Al Sig. Pretore del Mandamento di Penne

Le rimetto il certificato penale sul conto di Antonio d’Angelo di costà.

Certifico io sottoscritto che perquisiti i registri delle precedenti procedure penali esistenti in questa Cancelleria sul conto di Antonio d’Angelo di Penne ho trovato la seguente accusa, cioè:
Ribellione con oltraggi verbali, e con ferite lievi volontarie senza impedimento al lavoro prodotte da armi improprie (coltello a morso) nello scopo d’impedire il proprio arresto, e commessi in persona di un Agente della forza pubblica nell’esercizio delle sue funzioni, Sig. Piero de Rieronginis Luogotenente della Guardia Nazionale di Catignano.
Altri oltraggi con minacce di uccidere non proceduto tra crimini e delitti anche in persona di altro Agente della forza pubblica, il Reale Carabiniere Bulloni Francesco nell’esercizio delle sue funzioni, e commessi anche allo scopo d’impedire il proprio arresto.
Avvenuti in Catignano a dì 3 Maggio 1865.
Il dì 30 Giugno seguente la istruzione fu inviata al Sig. Giudice Istruttore di Teramo, e sebbene tutto era trattata la causa s’ignora l’esito.
In fede il presente è inviato al Sig. Pretore di Penne.
Catignano, 26 Settembre 1866


Innanzi al Sig. Presidente della Gran Corte di Appello di questo Capo luogo di Teramo.

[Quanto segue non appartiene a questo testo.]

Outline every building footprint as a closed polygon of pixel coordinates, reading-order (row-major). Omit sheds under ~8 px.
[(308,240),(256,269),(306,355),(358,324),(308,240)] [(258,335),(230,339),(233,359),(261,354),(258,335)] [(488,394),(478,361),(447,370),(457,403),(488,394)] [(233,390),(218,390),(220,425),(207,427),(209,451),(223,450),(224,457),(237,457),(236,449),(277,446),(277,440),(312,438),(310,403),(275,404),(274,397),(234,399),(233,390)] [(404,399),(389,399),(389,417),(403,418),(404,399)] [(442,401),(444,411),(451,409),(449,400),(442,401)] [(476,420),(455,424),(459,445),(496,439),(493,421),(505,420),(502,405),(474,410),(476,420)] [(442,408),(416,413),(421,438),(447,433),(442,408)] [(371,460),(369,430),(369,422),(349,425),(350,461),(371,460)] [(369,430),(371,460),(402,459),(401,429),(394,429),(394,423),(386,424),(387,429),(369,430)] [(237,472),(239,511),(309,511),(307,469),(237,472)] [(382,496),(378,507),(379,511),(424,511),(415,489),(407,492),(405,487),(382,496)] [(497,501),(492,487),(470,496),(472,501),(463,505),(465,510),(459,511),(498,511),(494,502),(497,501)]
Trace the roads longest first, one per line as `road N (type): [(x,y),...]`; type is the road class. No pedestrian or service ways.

La povera e dispiaciuta vedova Maria Giuseppa Falzani di Civita di Penne 2° distretto di questo Capo luogo.
L’espone che nella sera del sette Febbraio ultimo, circa un’ora di notte, le venne massacrato il defunto suo marito per nome Angelo Massimo Casella, da Bernardo Sardini, e da Pietro Massimiliani di questo luogo senza niun motivo, ai 17 caduto mese di settembre doveva trattarsi la Causa in questa rispettabile Gran Corte ma poscia venne rimessa per oggi per il motivo che non erano stati citati i testimoni a discarico dei colpevoli.
I testimoni a discarico sono:

  • Antonio d’Angelo;
  • Tommaso Toppeta;
  • Raffaele Perrotti;

oltre di due donne messe anche per discarico.
Signore è da risapersi che i primi due testimoni d’Angelo e Toppeta ambedue sono stati sottoposti a pene, come la Signoria Sua potrà verificare nei registri di questa Gran Corte; e ciò nell’abolito Governo, per cui la prego tenerne quel conto che credeva la Signoria Sua della loro deposizione.
Riguardo al terzo testimone Perrotti è da rimarcarsi che i due colpevoli sono coloni del medesimo.
La prego di farli esaminare con molto vigore per far dire la verità, acciò la Signoria Sua possa emanare quella condanna che sarà di giusto come per legge.
La infelice opponente si rimette alla pietà della Signoria Sua.
Tanto spera ottenere a grazia, e giustizia come da Dio.